Due to a growing dissatisfaction with existing criminal sanctions, alternative sanctions have been considered such as naming and shaming polluters, fixed monetary penalties, discretionary requirements, and enforcement undertakings.

== Preventive powers ==
S.92 – Requirements to take precautions against pollution; The Secretary of State has the power to take precautions to make regulations concerning precautionary measures in relation to any poisonous, noxious or polluting matter to prevent it from entering controlled waters. As a result of these powers the Silage, Slurry, Agricultural and Fuel Oil Regulations 1991 were enacted to aid the control and prevention of pollution e.g. through new storage systems for slurry.

S.93 – Water Protection Zones; The Secretary of State may designate water protection zones, where appropriate for prohibiting or carrying on in that area of activities which the Secretary of State considers likely to result in water pollution. This enables the Environment Agency to exercise control over pesticides and other potential pollutants within the zones.

S.94 – 95 – Nitrate Sensitive Areas and Agreements in Nitrate Sensitive Areas Provides control over agricultural activity with the aim of reducing the amount of nitrate from agricultural land in to groundwater sources – targeting areas where nitrate levels breach or are likely to breach the 50 mg per litre set by the EC Drinking Water Directive (80/778/EEC.) Nitrate vulnerable zones from 01/01/09 have risen from 55% and now cover 68% of total U.K land

S.97 – Codes of Good Agricultural Practice Encourages and promotes good framing practices via practical guidance, whilst maintain control and reducing pollution.
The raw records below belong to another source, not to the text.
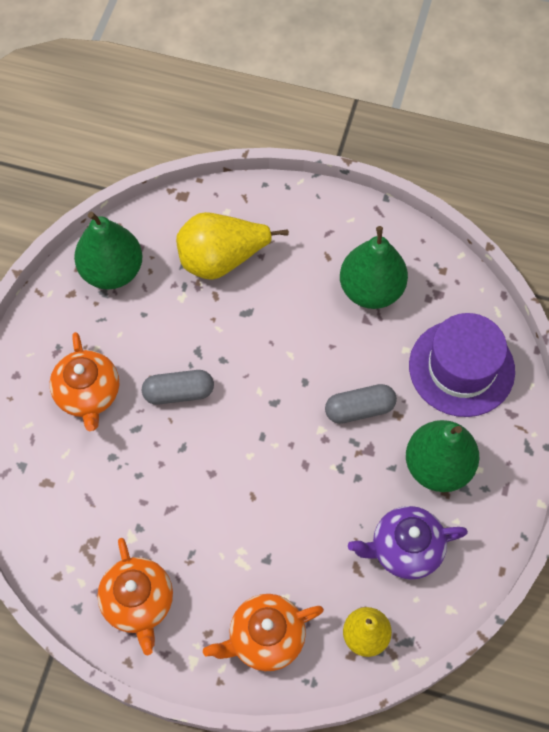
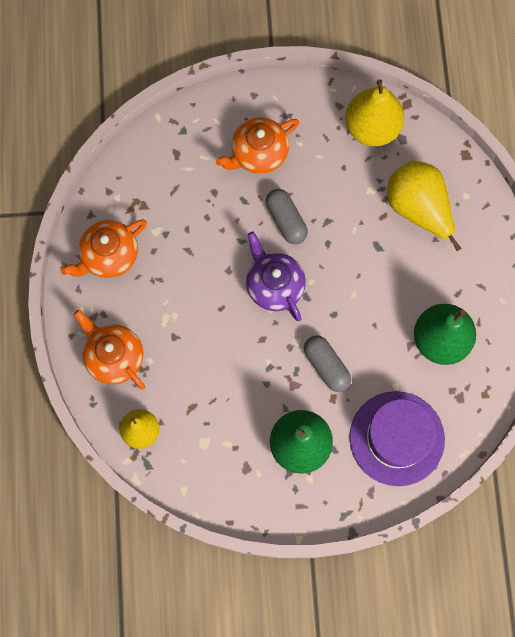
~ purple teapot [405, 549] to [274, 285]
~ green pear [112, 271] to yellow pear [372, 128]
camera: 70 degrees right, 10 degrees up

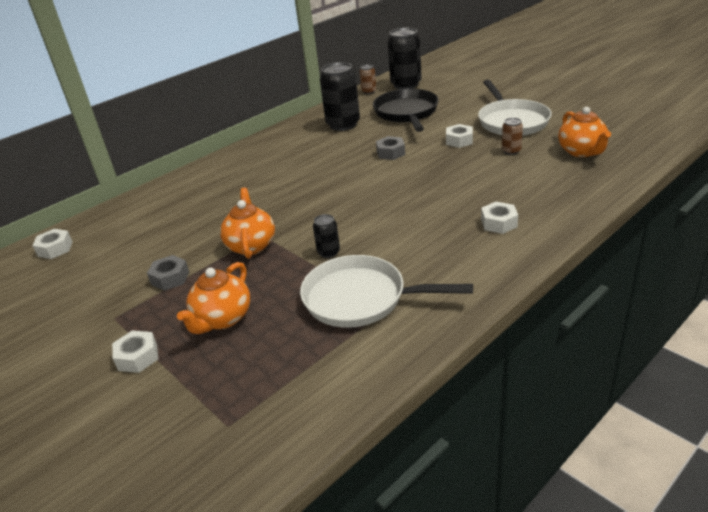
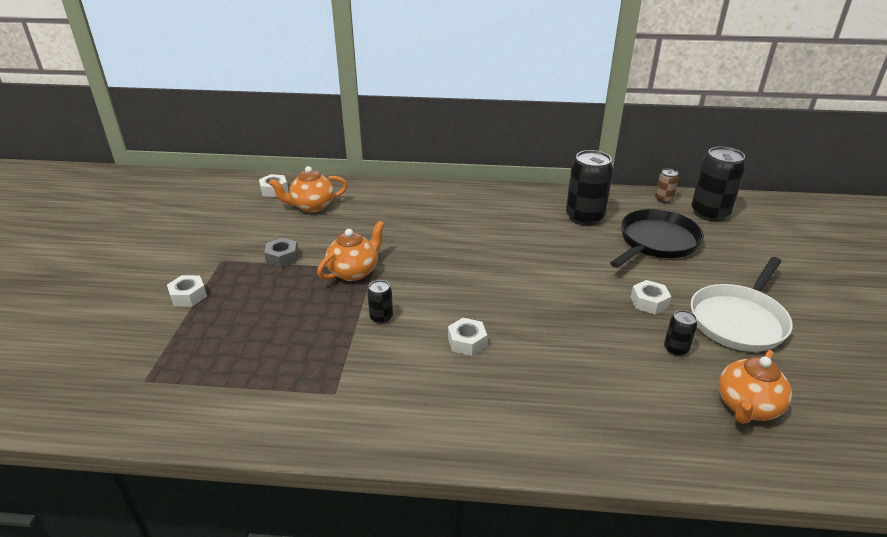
~ orange teapot [222, 319] to [312, 206]
~ white nut [499, 223] to [467, 342]
~ brown can [511, 151] to black can [676, 349]
- white pan [360, 298]
- grey nut [390, 153]
camera: 45 degrees right, 0 degrees up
== Part IV – flood defence ==
The Environment Agency exercises a general supervision over all matters relating to flood defence. Under s.105 this includes conducting environmental surveys from time to time. Section 106 covers the obligation to carry out flood defence functions through committees. Within each region each committee is empowered to maintain, improve or construct drainage works for the purpose of defence against sea water or tidal water anywhere in their area. They must also provide flood warning systems. Section 107 covers the main river functions under the Land Drainage Act 1991 and this is the power for securing the maintenance of flow of watercourses.

Parts I and V-IX Most other Parts of the act, (including Part I on the role of the National Rivers Authority and Parts VI and VIII on the Authority's finances and informational duties) were repealed by the introduction of the Environment Agency.